HL Deb 15 April 1980 vol 408 cc270-1WA
Lord AVEBURY

asked Her Majesty's Government:

In what manner a number of judgments in 1977 on illegal entrants and overstayers complicated nationality work and slowed down the rate of processing applications, bearing in mind the fact that no illegal entrants are known to have come to the notice of the Home Office as a result of nationality applications: and whether they agree that the drop in productivity of the staff processing these applications occurred mainly between 1975 and 1976 and must have been the result of factors other than the judgments mentioned.

Lord BELSTEAD

A number of High Court judgments in 1977 established that entry to this country obtained as a result of deception, misrepresentation or fraud was in certain circumstances unlawful and that subsequent residence here was also unlawful. It therefore became necessary to establish that applicants for registration as citizens of the United Kingdom and Colonies had entered the United Kingdom lawfully and that their residence could be counted as meeting the statutory residence requirements. Many applications were found to require further investigation, and sometimes an interview. Contrary to what the noble Lord assumes, some applicants were found to be here illegally but the precise numbers are irrelevant to the question of delays in dealing with applications for citizenship; it was the extra consideration which had to be given to all applications for registration and the extra inquiries which were necessary which complicated and slowed down the registration process.

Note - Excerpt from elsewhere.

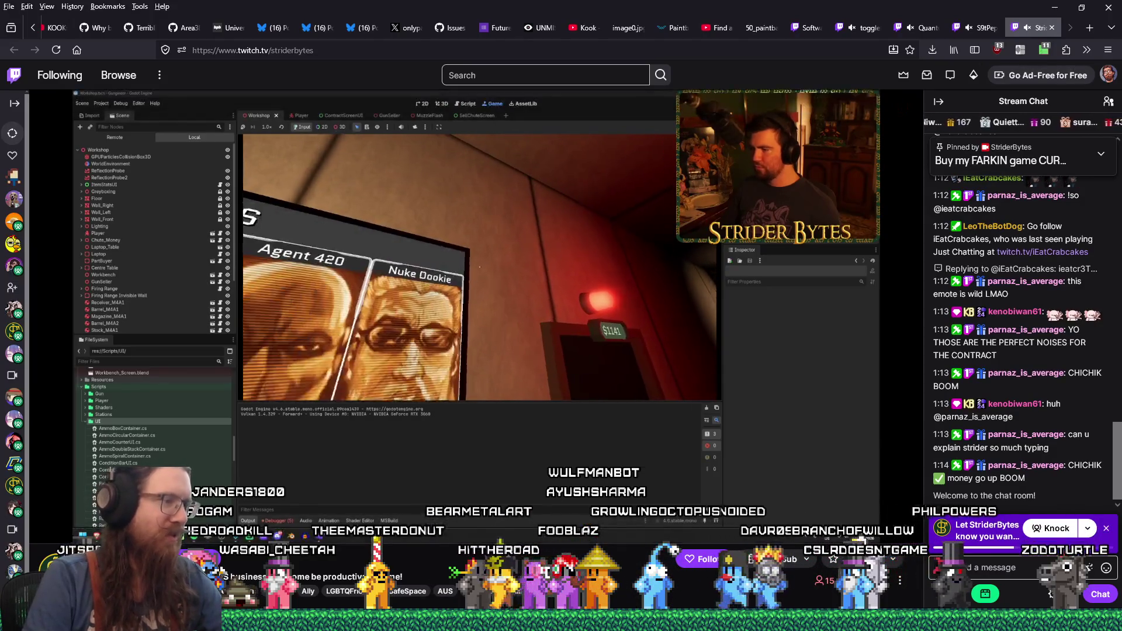
{"action": "mouse_move", "coordinate": [432, 628]}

The decline in the number of applications for citizenship granted in 1976 may reflect in part the uncertainty which then existed about the treatment of applications where it was apparent that entry had been secured by deception, misrepresentation or fraud, and which was largely removed by the court judgments in 1977, and may also reflect in part the comparative simplicity of many applications made in previous years under the Pakistan Act.